Même si vous n’y connaissez rien, Il vous suffit donc d’ouvrir un blog de ce genre pour connaître le succès. La seule règle à suivre sera alors de faire l’éloge de la lenteur et de la paresse.
Alors vous pourriez écrire un post comme ceci:
» Je supporte très bien de m’intéresser à un bout de papier peint qui se décolle, une lézarde infime à l’angle du plafond, à la structure métallique des chaises, au désordre des magazines sur la table basse. Je n’en tire pas gloire. Ce blog est pour moi la première occasion de confier cette façon d’être. » ( p.41)

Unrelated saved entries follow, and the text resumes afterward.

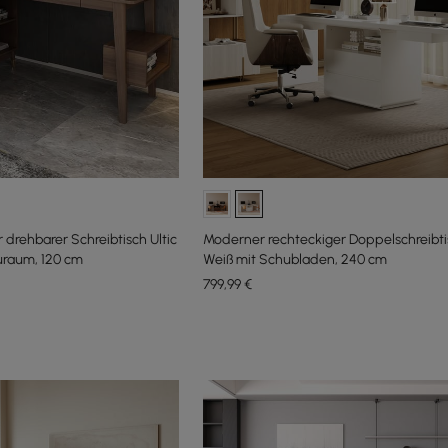
 drehbarer Schreibtisch Ultic
Moderner rechteckiger Doppelschreibti
uraum, 120 cm
Weiß mit Schubladen, 240 cm
799
,99
€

Avec son blog, Arnold Spitzweg sublime le quotidien, par exemple en relatant ses promenades au Luxembourg au cours desquelles il s’extasie devant la petite étiquette de bois rectangulaire où, chaque nom de poire est inscrit. Il rêve devant la duchesse de Bérerd, au point de l’imaginer en chair et en os avec des promesses d’aventure,
» Promesses de fléchissement sous l’intimidation perverse d’un patronyme aristocratique »(p58)
Comme dans une valse lente, il y a de quoi s’assoupir dans cet ouvrage dont la passivité contemplative évoque les écrivains de l’absurde duXXéme siècle. La référence à Hermann Melville est constante. Son personnage, Bartleby, depuis plus de vent cinquante ans leader dans l’art de ne rien faire, inspire manifestement Philippe Delerm. Pour Bartleby comme pour Arnold, imaginer l’avenir est trop fatigant. Leur leçon est claire : PAS D’ACTION… Il faut cueillir de suite le meilleur des jours.
Les mauvais jours d’autrefois c’est également délicieux. Arnold regrette les moments d’angoisse où il craignait d’échouer au bac. Retrouver le passé, même mauvais, ça évite d’avoir du temps pour échaffauder de fatigants projets. Alors il vit dans une sorte d’amertume et rêve avec plaisir qu’il échoue au bac, fait la sortie des lycées afin d’observer des lycééns anxieux de l’échec à l’examen.
Jeune homme incapable de construire le moindre projet d’avenir, il ne se déclare pas à celle qu’il aime; Ce serait trop fatigant ! Quand le succès du blog, 30 ans après lui ramène la belle Hélène Necker, dont l’amour était déjà célébré dans le Delerm de 1998, il ne l’emmène pas au restaurant, ce serait au dessus de ses moyens. Il improvise un dîner en bord de Seine sur un torchon à carreaux avec des figues et du Chateauneuf du Pape… comme les bourgeois bohèmes.
Philippe Delerm a beau faire un parrallèle entre la solitude de sa vedette de la toile et la solitude Léautaldienne, on ne retrouve guère de Léautaud chez Arnold. J’avais pour l’analyse de Delerm sur Léautaud, largement préféré son magnifique »Maintenant foutez-moi la paix » . Les ruptures de solitude de Léautaud y étaient fulgurantes, surtout avec les femmes, à l’inverse Arnold n’a rien d’un chaud-de-la-pince.
La référence aux bobos est étonnante. On ne l’imagine, ni chez Huysmans ni chez Melville. Certes, Arnold travaille à cette poste qui fait l’angle de la rue de l’Université et de la rue des Saints Pères, mais il semble plus proche d’un Philippe Delerm découvrant les quartiers littéraires après une vie d’instituteur de campagne, qu’à un émule de Bartleby.
J’aime les livres de Philippe Delerm. Ce sont des consommés de mélancolie à déguster sous la PLUIE et dans lesquels l’homme anonyme fait toujours l’évènement.